In what has already been a tough few months for Albertan artists due to the COVID-19 pandemic, they received their latest bit of bad news. But this time it was from the Alberta Foundation for the Arts (AFA).
The AFA — which is a branch of the Ministry of Culture, Multiculturalism and Status of Women — announced in their 2020-21 spending plan that discipline specific project grants from the March 1 deadline would be withdrawn and the funding deferred to September. The reason being cited by the AFA is the inviability of a significant number of arts projects because of the COVID-19 pandemic. It was also announced that summer school project grants, Indigenous art project grants and individual funding opportunities — amongst others — have either been cancelled or suspended.
The news was met with an outcry from the Alberta arts community, with many artists viewing these changes as the latest offence in a growing list of grievances with the provincial government.
Nisha Patel, the current City of Edmonton Poet Laureate and Executive Director for the Edmonton Poetry Festival, echoed the sentiments of many artists who feel overlooked by the provincial government.
“This is a huge blow to a lot of artists in Alberta because we heard from the local level as well as the national level [that] we would be able to access emergency grants to cover our huge losses,” Patel said. “We were hoping for similar news from the province, and for months there was radio silence only for all of those project funding deadlines to be cancelled.”
This past Thursday, dozens of artists voiced their discontentment and staged a “chalk-in” protest at the Legislature, covering the concrete with chalk-written messages to the provincial government. But according to the Alberta Foundation for the Arts Executive Director Jeff Brinton, there are some details regarding the changes that may have been lost in translation.
“Unfortunately, there were some artists and individuals who believe that the funding allocation was eliminated, and that is absolutely not correct,” Brinton said. “Funding allocation is being deferred, not eliminated. All of the projects that applied in March will be encouraged to adjust with COVID in mind and the reopening and relaunching strategies that they may have in place, and resubmit.”

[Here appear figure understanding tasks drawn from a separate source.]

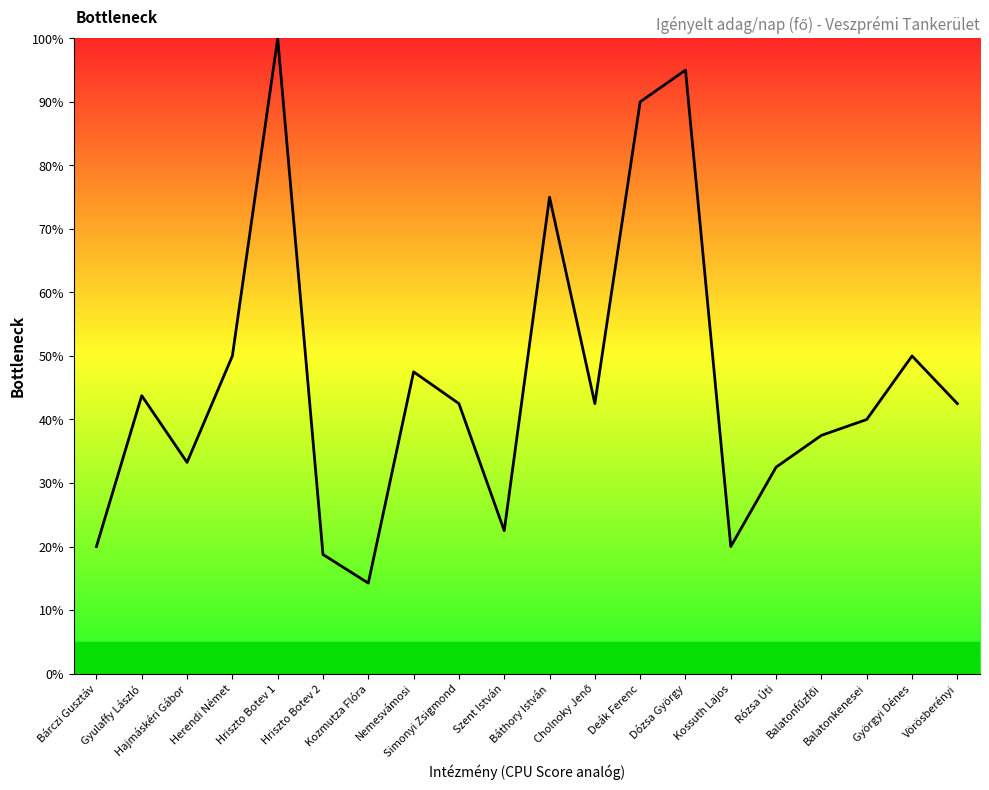

What is the maximum value shown in the chart?

100.0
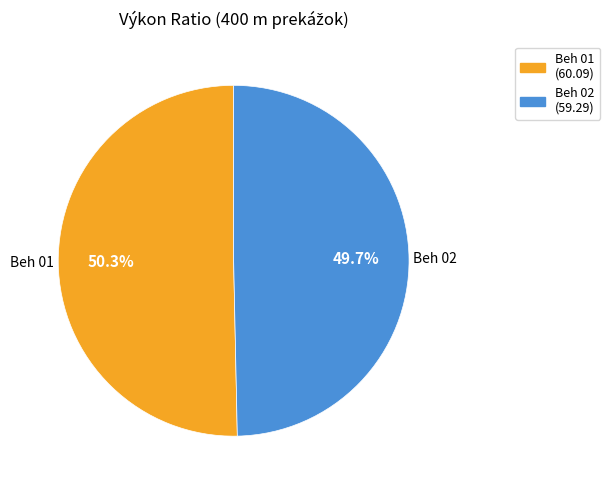

How much of the chart is everything except Beh 01?

49.7%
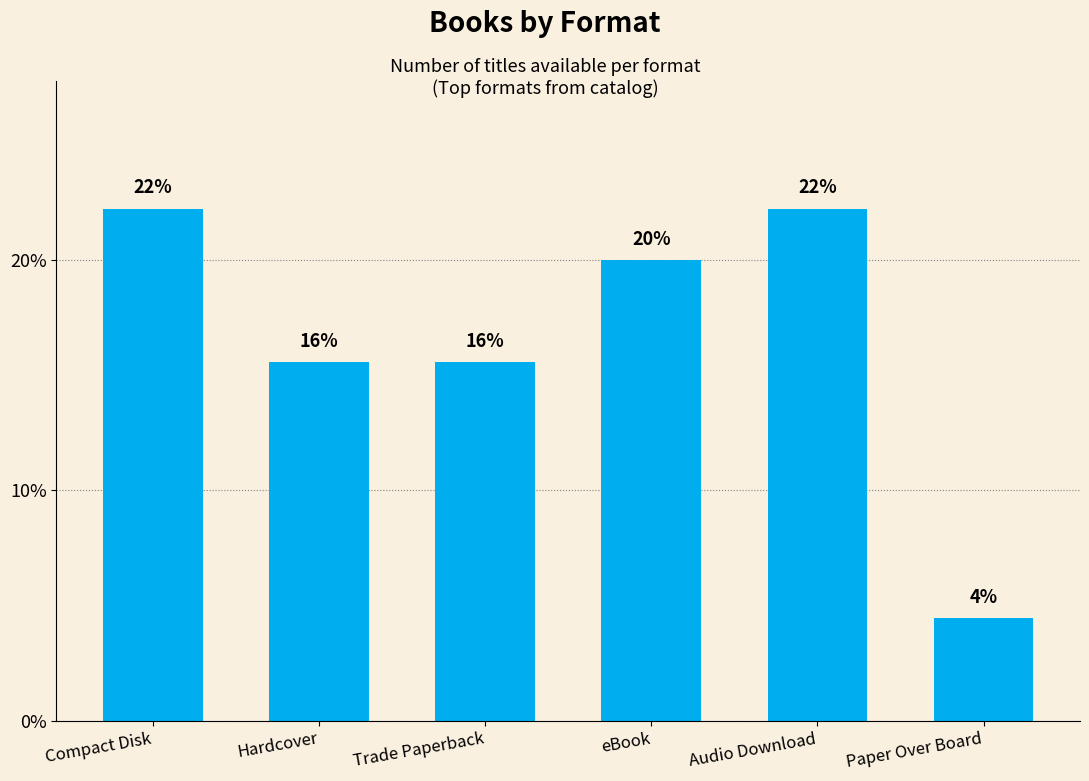

Does the chart contain any negative values?

No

Brinton emphasized that the AFA’s board saw this as the most equitable approach, but for artists like Patel, the concern is about the long-term impacts of these changes even beyond the COVID-19 pandemic. Many in the arts community rely on these funds to pay for basic needs like food, clothing, shelter, and to provide stability to an already unstable revenue stream.

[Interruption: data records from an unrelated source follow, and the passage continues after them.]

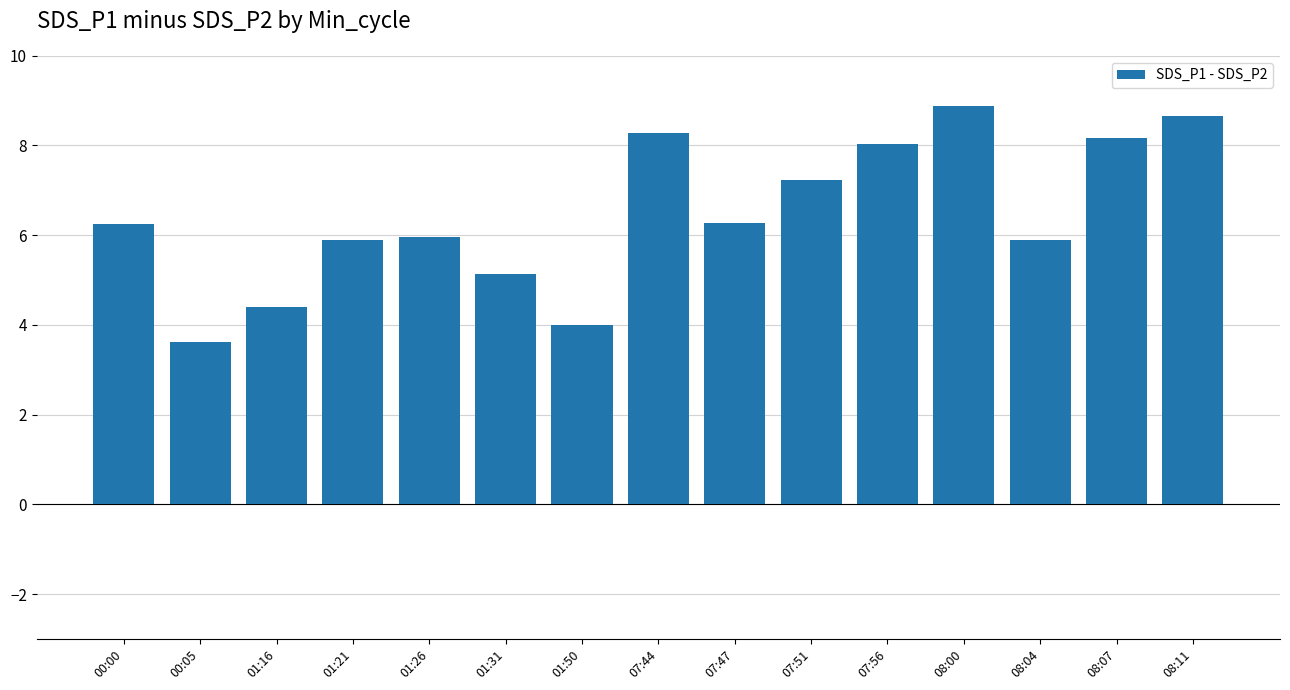

At which label does the data first exceed 6?

00:00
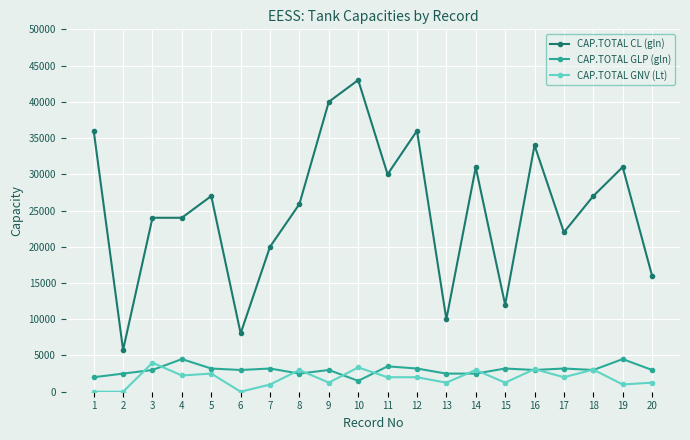

Which series changed the most between 1 and 5?

CAP.TOTAL CL (gln)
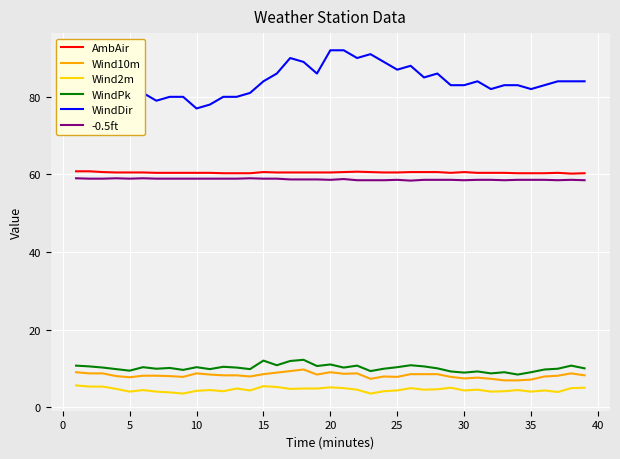

Which series has the widest spread of values?

WindDir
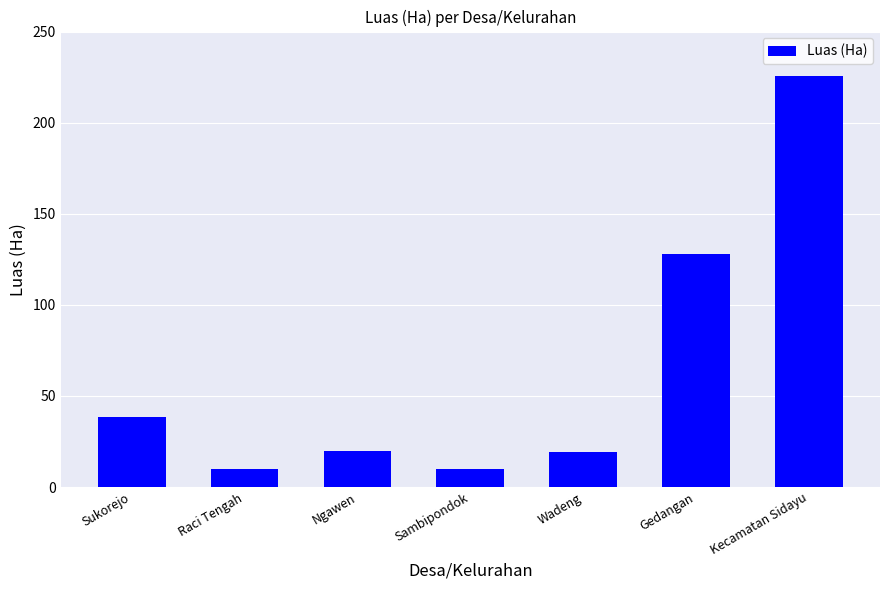

True or false: the data shows 38.7 at Sukorejo.

True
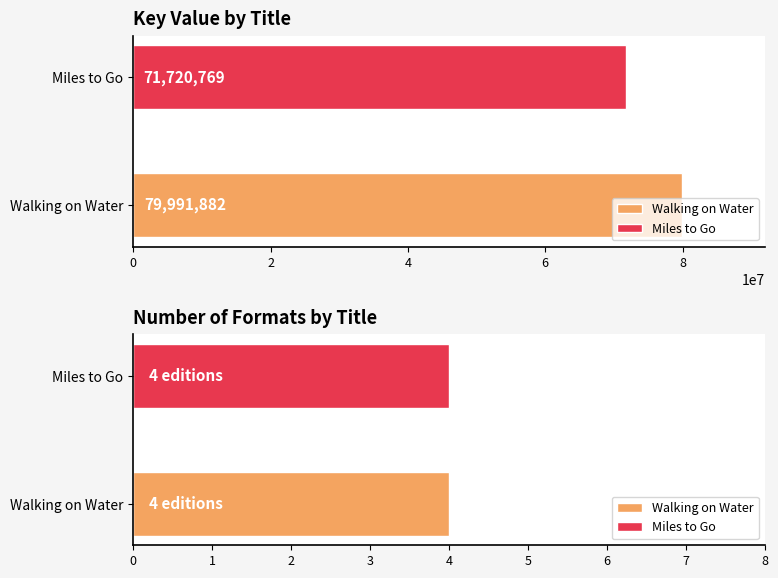

The Compact Disk series shows 27221930 at Miles to Go. True or false?

False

“Upfront it might be ‘Oh, you made $10,000 in June,’ but then you might make nothing for the next ten months,” Patel said. “Artists are used to this type of income flow, and when grants like this are cancelled that ruins the planning for sometimes several years of projects.”
There have also been concerns theses changes are just the latest signal of the provinces waning commitment to the arts and the AFA, which has seen its budget cut by almost 10 per cent over the last two years.

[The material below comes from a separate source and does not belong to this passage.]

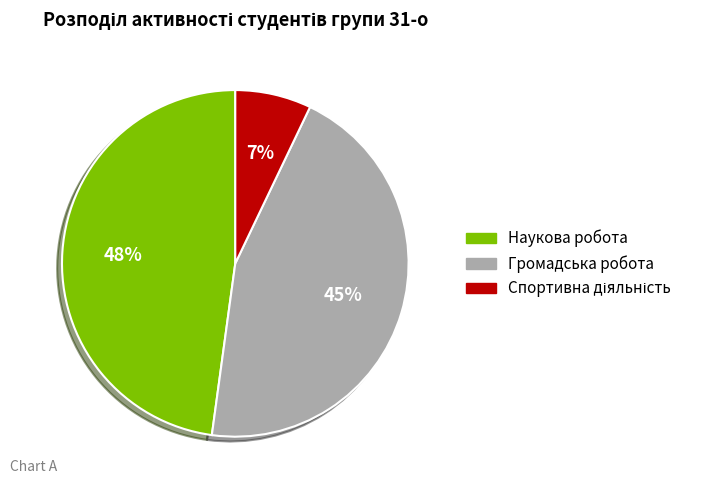

What is the largest slice in the pie chart?

Наукова робота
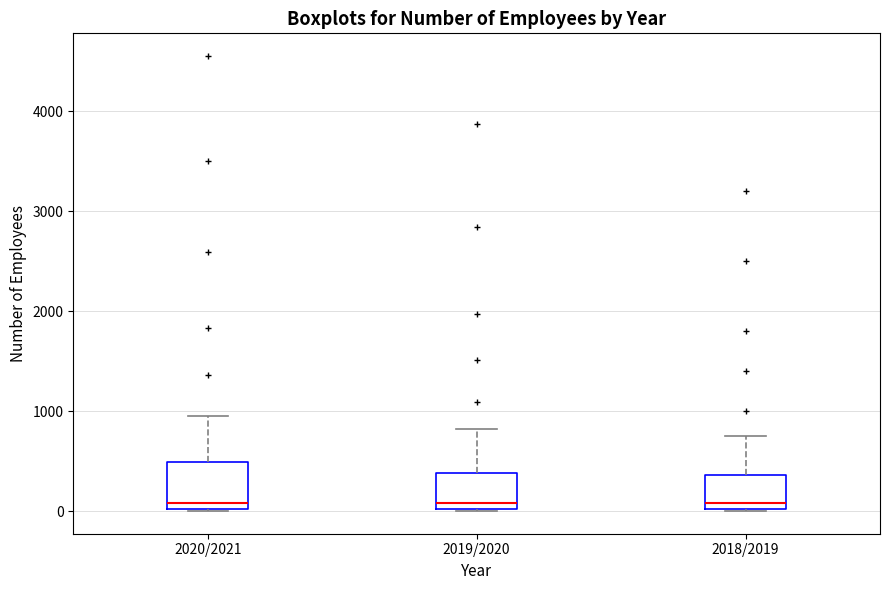

Comparing the boxes themselves (not the whiskers), which one is the tallest?

2020/2021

Ultimately, Patel stressed the importance of supporting artists directly in the midst of this pandemic.
“The best way that you can support an artist right now is that you should try to get funds or resources or even just social media support directly to the artist. Don’t go through organizations, don’t donate to big funds,” Patel said. “Artists are individual agents of change, and they will have the biggest impact if you get resources directly into their hands.”